|Oh you know, just another irrelevant picture.|
I recently endured my first existential crisis, and if I'm being honest, I'm still coping with the aftermath. This fire of doubt and fear was ignited by none other than my college applications-- specifically, the questions that asked me how I planned to use a degree to benefit society. Frankly, I had no idea. It drove me crazy. What's the point of going to college if I don't even know what I want to do with a degree? Up until then, I had never really questioned college. My parents drilled college into my brain; it became the only logical destination post high school. Even though I still consider college the next logical (and necessary) stage of my life, I'm not as confident in its "power" anymore (that is, its power to ensure my success and happiness in the future). My parents raised me to believe that so long as I attend a good university, my future would be rainbows and unicorns. Lately, I'm not so sure that's true.
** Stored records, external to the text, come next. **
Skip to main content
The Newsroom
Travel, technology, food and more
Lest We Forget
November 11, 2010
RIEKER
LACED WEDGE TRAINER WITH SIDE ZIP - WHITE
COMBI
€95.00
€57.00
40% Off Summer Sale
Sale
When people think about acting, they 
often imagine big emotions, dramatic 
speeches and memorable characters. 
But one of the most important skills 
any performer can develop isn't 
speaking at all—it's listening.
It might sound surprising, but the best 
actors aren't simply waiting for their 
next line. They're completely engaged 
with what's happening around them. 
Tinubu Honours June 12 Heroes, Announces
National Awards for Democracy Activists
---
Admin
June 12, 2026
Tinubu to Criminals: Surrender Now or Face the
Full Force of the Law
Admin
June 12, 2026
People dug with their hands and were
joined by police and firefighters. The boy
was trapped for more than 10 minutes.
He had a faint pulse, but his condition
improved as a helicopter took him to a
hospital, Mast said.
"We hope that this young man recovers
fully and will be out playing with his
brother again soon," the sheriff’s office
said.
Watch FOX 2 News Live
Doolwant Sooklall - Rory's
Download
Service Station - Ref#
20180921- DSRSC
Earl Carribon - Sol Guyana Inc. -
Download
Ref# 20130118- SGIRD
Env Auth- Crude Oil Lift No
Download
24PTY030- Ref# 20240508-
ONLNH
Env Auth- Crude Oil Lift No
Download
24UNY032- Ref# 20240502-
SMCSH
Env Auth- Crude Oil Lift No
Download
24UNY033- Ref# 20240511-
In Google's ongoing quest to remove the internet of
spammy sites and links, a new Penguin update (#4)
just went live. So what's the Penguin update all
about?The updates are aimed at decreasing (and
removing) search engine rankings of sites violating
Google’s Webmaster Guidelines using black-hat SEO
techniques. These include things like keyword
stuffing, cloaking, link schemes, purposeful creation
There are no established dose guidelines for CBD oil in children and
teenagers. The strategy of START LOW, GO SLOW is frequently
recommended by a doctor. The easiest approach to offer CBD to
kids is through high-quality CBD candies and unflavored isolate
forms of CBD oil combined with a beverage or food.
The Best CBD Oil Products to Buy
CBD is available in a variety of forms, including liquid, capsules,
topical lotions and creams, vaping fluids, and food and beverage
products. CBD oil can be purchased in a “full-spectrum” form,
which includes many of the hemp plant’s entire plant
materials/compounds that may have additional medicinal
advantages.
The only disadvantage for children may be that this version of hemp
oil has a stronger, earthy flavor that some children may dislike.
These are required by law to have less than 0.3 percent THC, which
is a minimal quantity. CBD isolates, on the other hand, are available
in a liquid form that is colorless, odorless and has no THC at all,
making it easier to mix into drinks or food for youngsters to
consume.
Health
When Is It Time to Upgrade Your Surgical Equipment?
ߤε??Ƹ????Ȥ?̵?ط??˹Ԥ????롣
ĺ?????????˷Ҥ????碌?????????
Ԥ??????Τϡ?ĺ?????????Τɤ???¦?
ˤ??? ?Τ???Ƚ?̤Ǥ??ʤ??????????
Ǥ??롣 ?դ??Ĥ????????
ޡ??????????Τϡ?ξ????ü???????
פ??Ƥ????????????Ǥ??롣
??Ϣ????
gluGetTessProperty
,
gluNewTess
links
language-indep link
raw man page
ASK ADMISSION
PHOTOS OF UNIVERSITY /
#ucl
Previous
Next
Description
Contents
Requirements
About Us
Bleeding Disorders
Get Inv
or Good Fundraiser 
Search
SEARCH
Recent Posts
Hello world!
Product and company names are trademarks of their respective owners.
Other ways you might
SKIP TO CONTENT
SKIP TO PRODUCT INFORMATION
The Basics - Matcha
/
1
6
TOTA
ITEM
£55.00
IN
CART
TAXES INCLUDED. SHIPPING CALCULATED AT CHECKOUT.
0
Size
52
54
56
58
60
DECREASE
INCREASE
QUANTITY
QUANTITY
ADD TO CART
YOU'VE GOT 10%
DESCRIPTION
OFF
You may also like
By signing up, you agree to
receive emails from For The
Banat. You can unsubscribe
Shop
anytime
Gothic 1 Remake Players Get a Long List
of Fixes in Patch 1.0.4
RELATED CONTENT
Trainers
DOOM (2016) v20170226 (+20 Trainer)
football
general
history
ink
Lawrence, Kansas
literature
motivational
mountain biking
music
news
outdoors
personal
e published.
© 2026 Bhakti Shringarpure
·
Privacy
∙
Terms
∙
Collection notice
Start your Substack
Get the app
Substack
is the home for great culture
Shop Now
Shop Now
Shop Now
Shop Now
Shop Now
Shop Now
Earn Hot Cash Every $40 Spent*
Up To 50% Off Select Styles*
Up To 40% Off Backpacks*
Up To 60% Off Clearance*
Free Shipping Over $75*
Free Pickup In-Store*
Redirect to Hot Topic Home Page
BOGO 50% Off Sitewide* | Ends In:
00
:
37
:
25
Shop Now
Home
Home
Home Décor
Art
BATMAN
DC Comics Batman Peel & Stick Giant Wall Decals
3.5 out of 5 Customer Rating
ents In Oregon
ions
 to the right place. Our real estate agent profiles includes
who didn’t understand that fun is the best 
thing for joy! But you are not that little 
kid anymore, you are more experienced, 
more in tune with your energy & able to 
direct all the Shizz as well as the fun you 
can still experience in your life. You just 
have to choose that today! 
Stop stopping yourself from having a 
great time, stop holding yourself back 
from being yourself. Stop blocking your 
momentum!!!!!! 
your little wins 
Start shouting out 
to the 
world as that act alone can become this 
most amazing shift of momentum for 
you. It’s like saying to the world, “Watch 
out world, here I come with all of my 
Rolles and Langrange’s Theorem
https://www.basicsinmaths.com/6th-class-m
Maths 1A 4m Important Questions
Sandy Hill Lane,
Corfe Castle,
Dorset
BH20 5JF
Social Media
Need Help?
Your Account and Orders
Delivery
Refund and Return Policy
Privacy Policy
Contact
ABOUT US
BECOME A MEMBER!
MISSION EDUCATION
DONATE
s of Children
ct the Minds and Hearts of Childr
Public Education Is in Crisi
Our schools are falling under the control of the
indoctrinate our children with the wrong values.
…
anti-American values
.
Even if college leads me straight to a secure career, it does not guarantee my happiness. That's the scary part. One of my greatest fears is being unhappy for an indeterminate period of time with no hope of improvement because I have to way to fix it. Happiness doesn't come to you-- you have to find it. And what's my plan for doing that? No idea.
As I am still undergoing this traumatic stage of life (I do hope this is only a stage, anyway), I have absolutely nothing insightful or helpful to say to people seeking useful advice. All I can offer you is my compassion.
Ha, just kidding. I have my own first world problems to handle. Best of luck to anyone who is currently on the same page as me.